If you were hungry, would you deny yourself food because you were hungry?
If you were thirsty, would you deny yourself drink because you were thirsty?
If you needed a blood transfusion, would you deny yourself blood because you needed it?
You wouldn’t starve yourself to death to punish yourself for being an “innately hungry person”.
You wouldn’t dehydrate yourself to punish yourself for being “born with thirsty genes”.
You wouldn’t deny blood to someone because he showed “no signs of a talent for not needing blood transfusions”.
So why do we do this with languages and other large-scale habits and skills — indeed with long-term projects in general?
Why do we practice this mindless, illogical “mob triage” on ourselves ?
Surely the thirstiest man should get a drink?
Surely the hungriest child should get a bite to eat?
Surely the hot chick who’s bleeding to death should get the blood she needs because she will bleed to death otherwise?
Surely the thing that’s going to take the longest to do should enjoy as early a start and as many starts as possible? — kind of like how we stick the biggest suitcase into the trunk first, and then fit the small stuff around it…kind of like how we stick the rock into the jar first, and then fit the pebbles around it.
Sucking at something is a natural — but temporary — state. It can only become permanent if we choose to make it so. Once we starve the child to death, whatever food we throw at her thereafter shall be of no use.
If you still, relatively speaking, suck at a language, then feed yourself the language in a biologically appropriate (i.e. tasty i.e. fun) form until you are no longer hungry…until you no longer suck.
We often run away when we suck. But maybe that’s exactly when we should be staying. Just as no animal needs its parents’ attention more than when it’s a baby, you, a virtual (but very real) Japanese baby, need all the Japanese you can get right here, right now, right when you suck, precisely because you suck, because you are hungry, because you are weak, because you are vulnerable, because you were not born in Japan, because you were not raised in Japan, because your Japanese baby will die if you don’t feed her — regularly. Multiple times per day. You need Japanese and you need it badly. In fact, you need it more than a “real” Japanese person does: they’ve had their fill; they can wait. Many of you have gone the entire first 10, 20, 30, 40 or more years of your life, without Japanese. Enough is enough. Eat.

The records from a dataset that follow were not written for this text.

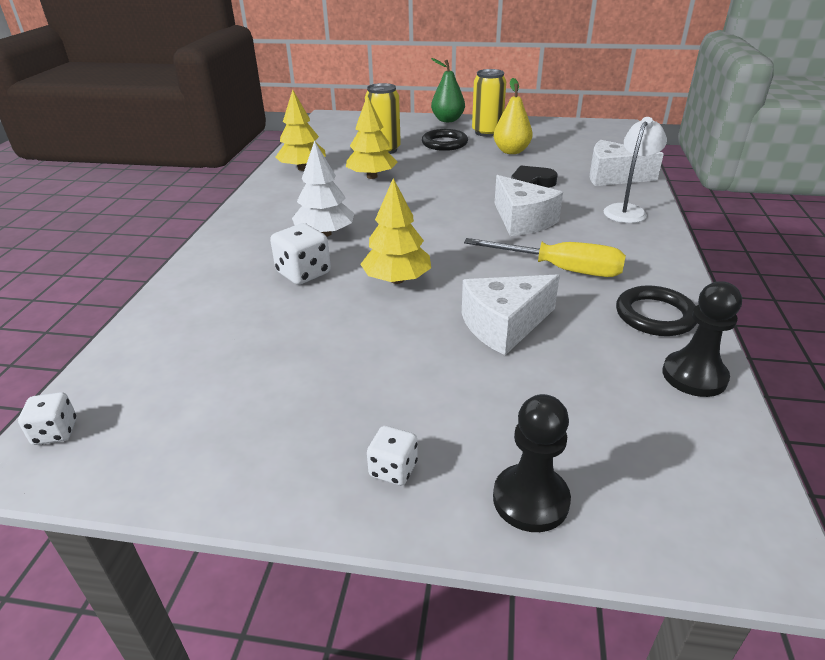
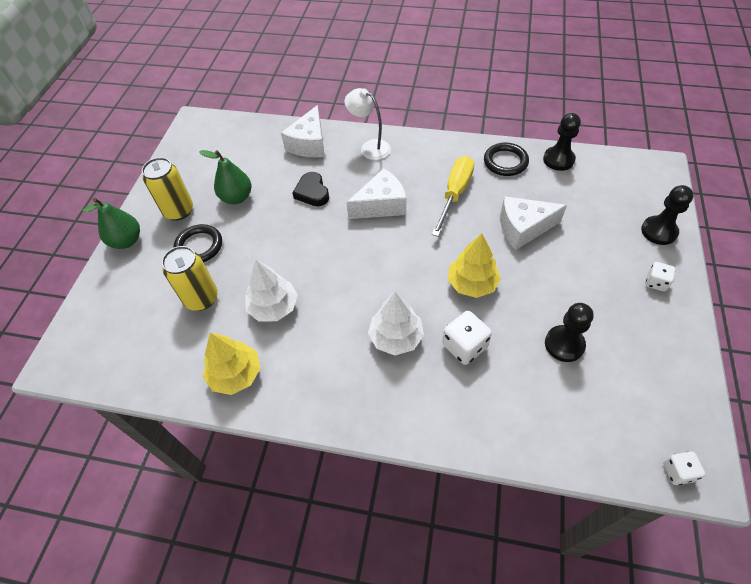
camera: 85 degrees left, 20 degrees up
yellow tree [346,95,398,179] -> white tree [245,259,298,322]
white cheese [462,274,560,355] -> white cheese turned 105 degrees clockwise [500,196,567,250]
yellow pear [494,78,533,154] -> green pear [199,150,251,204]
none -> black pawn [545,303,594,362]

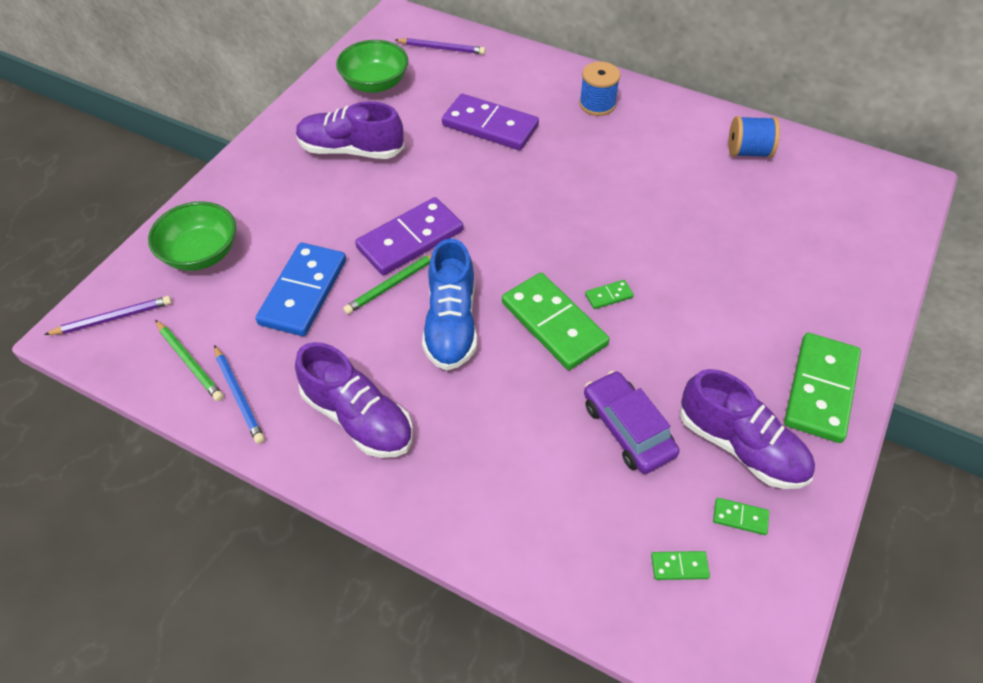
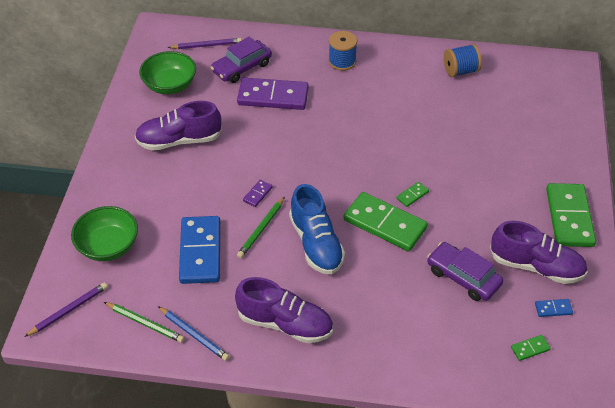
camera: 20 degrees left, 5 degrees down
purple domino [355,197,463,275] -> purple domino [243,180,273,207], size x0.42
green domino [713,498,769,535] -> blue domino [535,299,573,317]
none -> purple car [211,37,272,83]

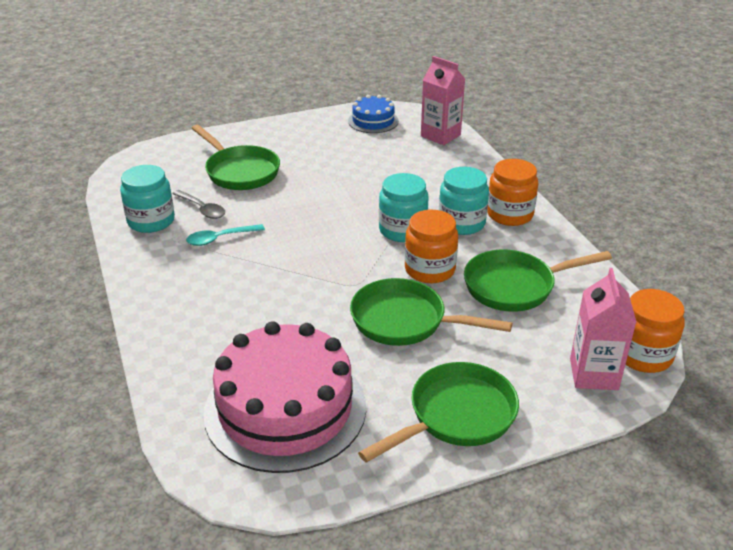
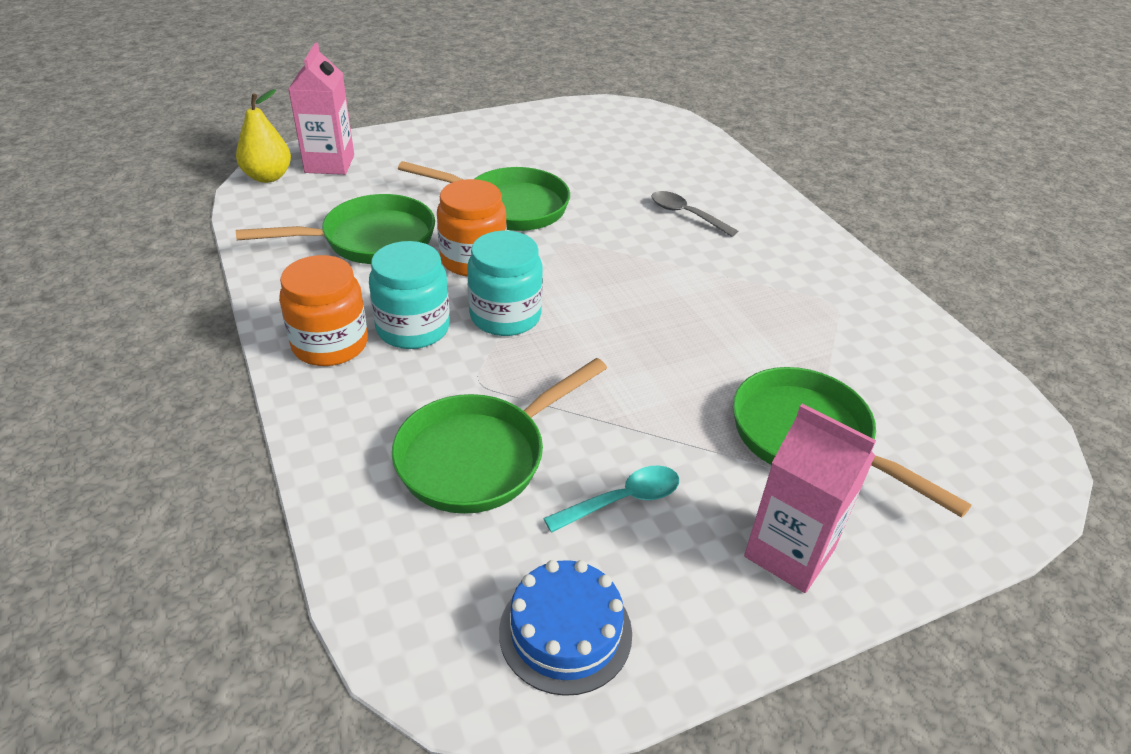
camera: 175 degrees right, 5 degrees up
turquoise jar [120,165,175,233] -> none
grey spoon [172,190,225,219] -> grey spoon moved to [652,191,738,237]
turquoise spoon [186,224,265,246] -> turquoise spoon moved to [543,465,679,533]
pink cake [204,321,366,473] -> none
green pan [358,362,519,463] -> green pan moved to [392,358,607,514]
pink carton [421,56,465,145] -> pink carton moved to [744,404,876,593]
orange jar [625,289,684,373] -> yellow pear [236,89,291,183]

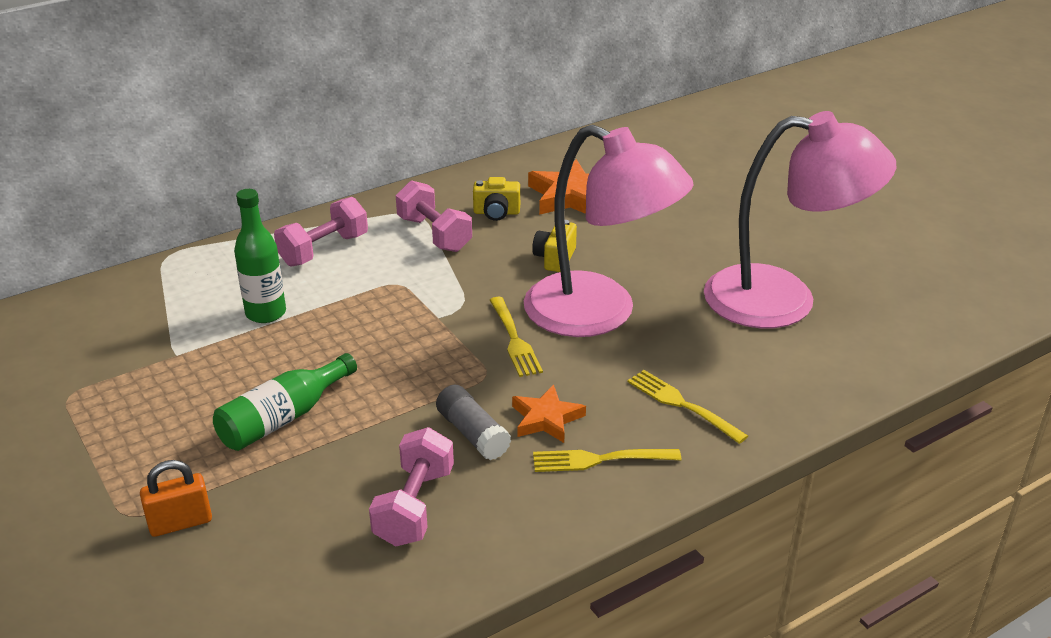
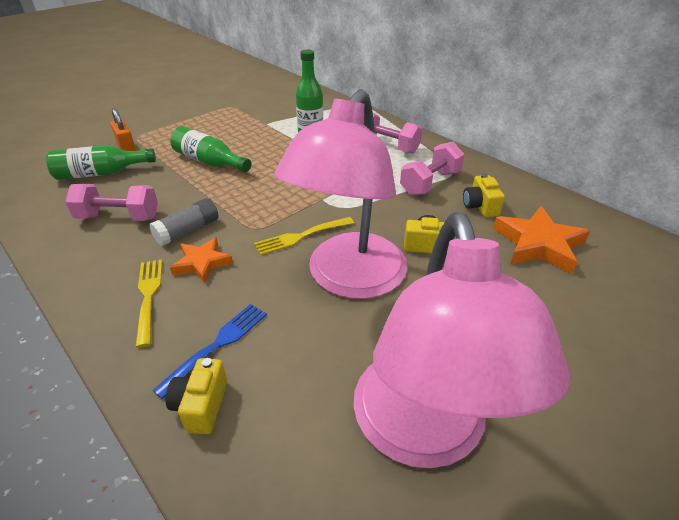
camera: 80 degrees right, 5 degrees up
yellow fork [627,370,748,444] -> blue fork [152,304,267,399]
none -> green bottle [46,145,156,180]
none -> yellow camera [165,358,227,434]

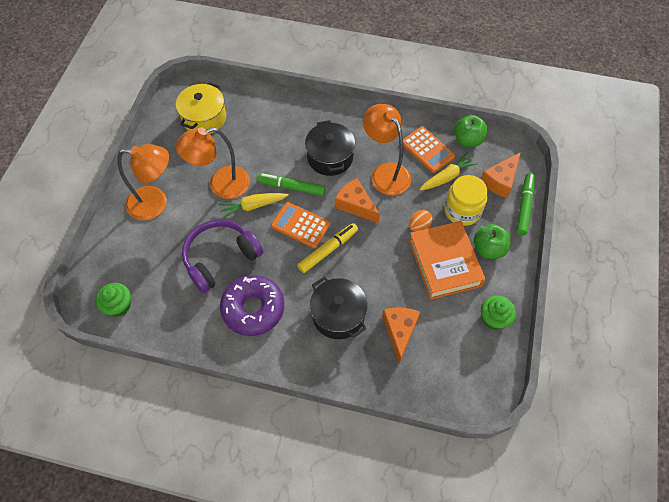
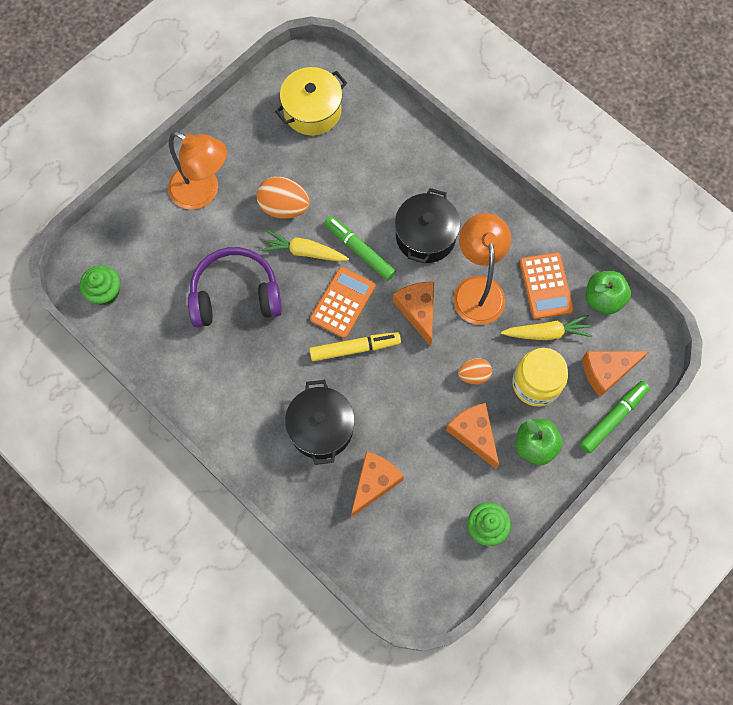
camera: 30 degrees right, 10 degrees up
orange lamp [175,127,250,199] -> orange egg [257,177,310,219]
purple donut [220,275,284,336] -> none
orange calculator [271,202,331,248] -> orange calculator turned 60 degrees clockwise [310,267,376,338]
orange book [409,221,486,300] -> orange cheese [446,403,499,469]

It’s one thing for a fully grown, healthy, strong, “well-fed” Japanese person, born and raised in Japan, to go hours and days and weeks and even months without Japanese. But that kind of neglect would kill a baby.
No group in society contributes less and takes more than babies[*]. Yet they get all that food, love and attention. Your Japanese — the Japanese baby inside of you — won’t give back to you for a long time yet; it’ll take and take and take…and all you’ll have to show for it is the enjoyment you get out of it. But that doesn’t mean you should ignore her until she’s “big enough”. If you wait until she’s big to start taking care of her, she’ll never get to be big. She’ll just die. She needs you now.
Feed the baby. Water the baby. Feed yourself Japanese.
Infanticide = very uncool. Stop killing babies.